2022.12.05

突然「働いてくれ」と言われ、家出をした45歳専業主婦が3歳上の姉から言われた「厳しい言葉」

山中 伸枝 プロフィール

恵子様との年金生活はできるだけ余裕をもちたいというのが川口さんのご希望ですが、老齢基礎年金を75歳まで繰下げるとそれまでの年金収入が160万円となります。「私は75歳まで家族のために働きます」とおっしゃいますが、病気をしたりして働けなくなると計画が崩れてしまうリスクがあります。
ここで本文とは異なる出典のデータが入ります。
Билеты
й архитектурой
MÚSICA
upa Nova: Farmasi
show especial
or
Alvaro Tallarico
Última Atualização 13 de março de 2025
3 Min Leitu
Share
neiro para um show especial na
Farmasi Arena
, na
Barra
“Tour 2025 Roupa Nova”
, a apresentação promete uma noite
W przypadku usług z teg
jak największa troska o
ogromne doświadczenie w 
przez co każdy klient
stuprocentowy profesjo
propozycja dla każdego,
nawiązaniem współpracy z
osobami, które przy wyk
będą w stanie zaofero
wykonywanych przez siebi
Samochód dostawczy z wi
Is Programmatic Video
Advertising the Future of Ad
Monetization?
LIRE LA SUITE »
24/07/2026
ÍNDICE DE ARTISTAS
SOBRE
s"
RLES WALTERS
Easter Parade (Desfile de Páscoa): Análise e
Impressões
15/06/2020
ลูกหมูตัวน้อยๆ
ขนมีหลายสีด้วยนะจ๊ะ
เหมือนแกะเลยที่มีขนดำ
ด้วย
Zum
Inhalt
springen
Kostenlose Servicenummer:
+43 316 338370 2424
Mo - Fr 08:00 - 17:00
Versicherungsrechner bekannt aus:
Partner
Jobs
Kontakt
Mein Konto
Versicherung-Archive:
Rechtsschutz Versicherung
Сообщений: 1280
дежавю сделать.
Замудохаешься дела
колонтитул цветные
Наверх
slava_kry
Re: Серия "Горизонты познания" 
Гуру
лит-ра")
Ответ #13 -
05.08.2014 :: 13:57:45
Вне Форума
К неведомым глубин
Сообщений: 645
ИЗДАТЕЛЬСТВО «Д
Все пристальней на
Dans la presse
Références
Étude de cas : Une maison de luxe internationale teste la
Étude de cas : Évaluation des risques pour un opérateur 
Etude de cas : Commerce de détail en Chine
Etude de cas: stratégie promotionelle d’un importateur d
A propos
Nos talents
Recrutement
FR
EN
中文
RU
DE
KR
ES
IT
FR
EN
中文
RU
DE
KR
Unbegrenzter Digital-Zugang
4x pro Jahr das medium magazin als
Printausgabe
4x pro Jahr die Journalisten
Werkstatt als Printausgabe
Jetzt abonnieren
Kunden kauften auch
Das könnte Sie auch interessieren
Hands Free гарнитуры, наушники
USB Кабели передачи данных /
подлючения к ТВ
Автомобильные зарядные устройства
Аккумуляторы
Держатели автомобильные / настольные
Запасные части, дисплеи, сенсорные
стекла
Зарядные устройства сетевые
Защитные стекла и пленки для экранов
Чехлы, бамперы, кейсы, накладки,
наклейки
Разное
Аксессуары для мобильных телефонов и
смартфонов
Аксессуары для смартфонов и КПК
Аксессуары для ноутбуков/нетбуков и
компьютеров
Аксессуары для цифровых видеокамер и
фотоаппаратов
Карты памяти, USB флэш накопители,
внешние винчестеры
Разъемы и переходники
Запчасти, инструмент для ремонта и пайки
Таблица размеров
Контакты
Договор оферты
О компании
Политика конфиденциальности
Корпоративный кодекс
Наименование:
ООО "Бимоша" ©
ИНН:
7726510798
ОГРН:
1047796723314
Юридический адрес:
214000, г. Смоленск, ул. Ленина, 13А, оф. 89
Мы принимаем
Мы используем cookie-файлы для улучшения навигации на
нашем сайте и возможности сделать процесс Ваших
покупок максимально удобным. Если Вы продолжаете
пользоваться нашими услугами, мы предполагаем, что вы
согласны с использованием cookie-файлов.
万が一ご主人が先に亡くなると、恵子さんはご自身の年金と遺族厚生年金併せて170万円ほどで暮らすことになります。現在契約中の終身での生命保険は300万円ですから、恐らく保険金を恵子さんの生活資金として見込むのも難しいでしょう。住宅ローンの返済はないとはいえ、少し心元ない金額かもしれません。

PHOTO by iStock
 

川口家のその後

面談の2ヶ月後に、筆者は思いがけず恵子さんからメールを受取りました。ご主人にいきなり「働いてくれ」と言われ、ショックを受けた恵子さんはプチ家出を決行していました。3日間ほど実家に帰り、ご両親や実姉と会いいろいろ考えたそうです。

特に3歳違いのお姉さんからは、「甘い!これまで何不自由なく暮らしてこられたことに感謝こそすれ、批判するなんてもってのほか!」と一喝されたそうです。

お姉さんはお金には苦労されてきたようで、しっかり者。これまでも、「あなたは優しい旦那さんをつかまえてうらやましい」と何度も言われてきたそうです。とはいえ、今回はじっくりと恵子さんの話を聞いてくれたうえでの厳しい一言だったようです。

恵子さんはお姉さんから今時の会社員事情を聞かされたそうです。役職定年で年収が下がるのはなにもその人が失敗したからとか、仕事ができないからではなく、会社の仕組みなのだということ。年齢で区切られるのは理不尽だけれど、それはしょうがない。実際は年収だけでなく、役職がなくなった後も同じ職場で同じ責任を負いながら仕事をする人も多く、やる気を失ったり、やりにくさを感じながらも懸命に仕事をしているんだということ。60歳以降も然りで、ただただ毎日会社に行って、お金をもらってきているのではなく、毎日大変な思いをしながら、1円でも多く家族に給与を持って帰ろうと頑張っているのだ、と言って聞かせたそうです。

恵子さんのお勤め経験は、20代の頃のほんの数年ですから、あまり苦労もせず楽しいOL時代を過ごしたのかもしれません。しかし女性が働くことが決して簡単ではない頃からずっと働いてきたお姉さんから会社員の厳しい現状を聞かされ目が覚めた気がしたそうです。